Friday, February 25, 2022

What All The Pundits Are Getting Wrong About CFB Playoff Expansion

In the subculture that is major college football, big news broke earlier this month that the championship playoff at the sport's highest level, FBS, would not be expanding from the current 4-team format for the duration of the current contract.

from CBS Sports:

Many of us who follow the sport found this disappointing. In fact almost everyone weighing in on it including the people who decided the matter by voting against expansion expressed disappointment. So what's going on here?

Most pundits write it off as simply a group of people too petty and short-sighted to get past themselves and grasp the bigger picture. To be sure, that might actually be true.
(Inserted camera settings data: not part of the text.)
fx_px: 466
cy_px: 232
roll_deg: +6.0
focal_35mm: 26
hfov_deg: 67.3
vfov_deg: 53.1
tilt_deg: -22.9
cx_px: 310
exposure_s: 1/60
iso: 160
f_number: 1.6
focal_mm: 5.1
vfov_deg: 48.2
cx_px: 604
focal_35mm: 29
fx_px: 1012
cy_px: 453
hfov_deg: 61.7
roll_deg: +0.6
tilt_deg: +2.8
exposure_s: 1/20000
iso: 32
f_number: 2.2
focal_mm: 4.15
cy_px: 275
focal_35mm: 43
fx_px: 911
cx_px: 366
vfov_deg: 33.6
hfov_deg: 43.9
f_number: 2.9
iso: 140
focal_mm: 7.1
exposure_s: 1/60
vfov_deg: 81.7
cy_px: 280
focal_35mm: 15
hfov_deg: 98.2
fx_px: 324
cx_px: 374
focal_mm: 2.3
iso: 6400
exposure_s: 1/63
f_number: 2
However, I think there may be something else at play. 

College football is in incredible flux. From the rise/revolt of the student athlete finally demanding and getting a fairer seat at the table to competitive pressures to realign into better and better deals, there is much uncertain about its future. 
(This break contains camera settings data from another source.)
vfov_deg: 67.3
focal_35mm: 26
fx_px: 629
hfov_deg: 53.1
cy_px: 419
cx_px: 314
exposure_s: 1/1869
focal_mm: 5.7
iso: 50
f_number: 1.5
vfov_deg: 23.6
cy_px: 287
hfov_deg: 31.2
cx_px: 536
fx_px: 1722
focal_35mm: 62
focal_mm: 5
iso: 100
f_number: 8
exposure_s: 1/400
I think it is fairly obvious that the current arrangement in college football is not sustainable. There are currently 130 teams in the division with four more planning to make the upgrade from the lower-division FCS. This is a league that ranges from Alabama to Kansas (winningest to losingest over the past 10 seasons). That is a big range.* The bottom of the league would typically be an extreme underdog to any opponent from the top of the league--perhaps on average a matchup between a top 20 team and a bottom 20 team would imply a +90% likelihood the favorite would prevail.

This is not a league with any sense of balance. Frankly, somebody has gotta go. Most of the members of the major conferences, the so-called Power Five, know this. As a group their teams are much better than the rest of the league, the so-called Group of Five. While some of the weakest teams are found in the Power Five (e.g., Kansas and Vanderbilt) and some of the strongest teams are found outside the Power Five (e.g., Central Florida, Boise State, and independent Notre Dame), these are exceptions. 
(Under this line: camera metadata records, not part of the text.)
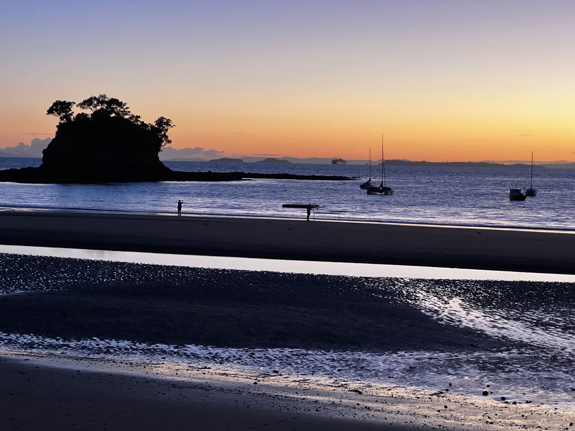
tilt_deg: -2.6
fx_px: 1279
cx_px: 288
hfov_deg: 25.3
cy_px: 216
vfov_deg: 19.1
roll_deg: -1.2
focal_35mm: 77
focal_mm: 9
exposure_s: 1/60
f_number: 2.8
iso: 250
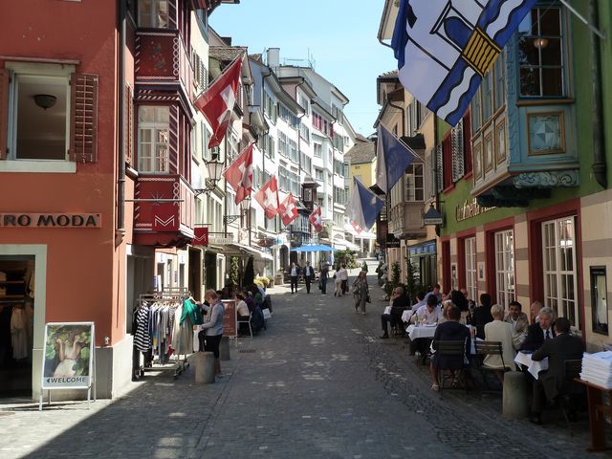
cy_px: 230
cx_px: 306
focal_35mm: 37
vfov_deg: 38.7
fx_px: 654
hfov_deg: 50.1
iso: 125
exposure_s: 1/250
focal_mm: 6.1
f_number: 4
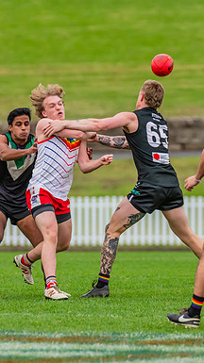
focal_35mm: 743
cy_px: 189
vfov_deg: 2.9
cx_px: 73
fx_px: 7159
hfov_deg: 1.6
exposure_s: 1/1000
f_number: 5
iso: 800
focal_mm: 330
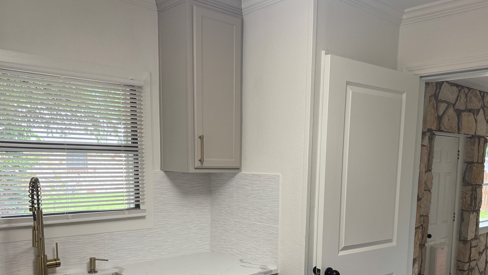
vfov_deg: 33.7
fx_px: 440
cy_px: 218
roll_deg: -1.8
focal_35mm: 34
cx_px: 264
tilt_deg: -8.4
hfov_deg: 58.0
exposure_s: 1/120
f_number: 1.78
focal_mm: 6.76
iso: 200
It is my contention that the major stumbling block to expansion of the CFP before 2026 is what kind of deal the Group of Five would get in the arrangement. If those conferences were granted slots in the playoff, they would hold a lot of bargaining power going forward. The teams within those conferences, especially the very good teams, would have much less incentive to move into a power conference. If nothing else, the buyout of those rights would grow astronomically. 

It has been at least rumored that the Power Five have offered to buy out the Group of Five from the CFP. This would line up with my hypothesis nicely. The elite teams and conferences see the writing on the wall. They know, I believe, that the highest division of college football should have perhaps 64 or so teams in it. 

They also know, I believe, that even if a field of ~130 teams continues, it very well might be one with a de facto two divisions (upper and lower). The lower teams would be there as sort of a relegation à la soccer. By no means in this arrangement should a lower-division team have anything but the slimmest of chances at a playoff berth. 

Any concession made today to a lower-tier team/conference, is very risky. As talent accumulates into the better teams/conferences, those entities have the luxury of wanting a bigger share of the spoils. Negotiations while the future of the league is still sorting itself out means deals can't come together--the lower-level teams/conferences want more than they can offer and the upper-level teams/conferences need more than they can get. 

I didn't see this clearly at first and expected an expansion to happen before the current contract's expiration in 2025. Now I understand it better if for no other reason than having to look hard to understand why a deal fell through. 







*If you don't agree that Kansas isn't a serious team (Texas Longhorns probably don't), then consider the other doormats over the past decade: UMass, New Mexico State, Connecticut.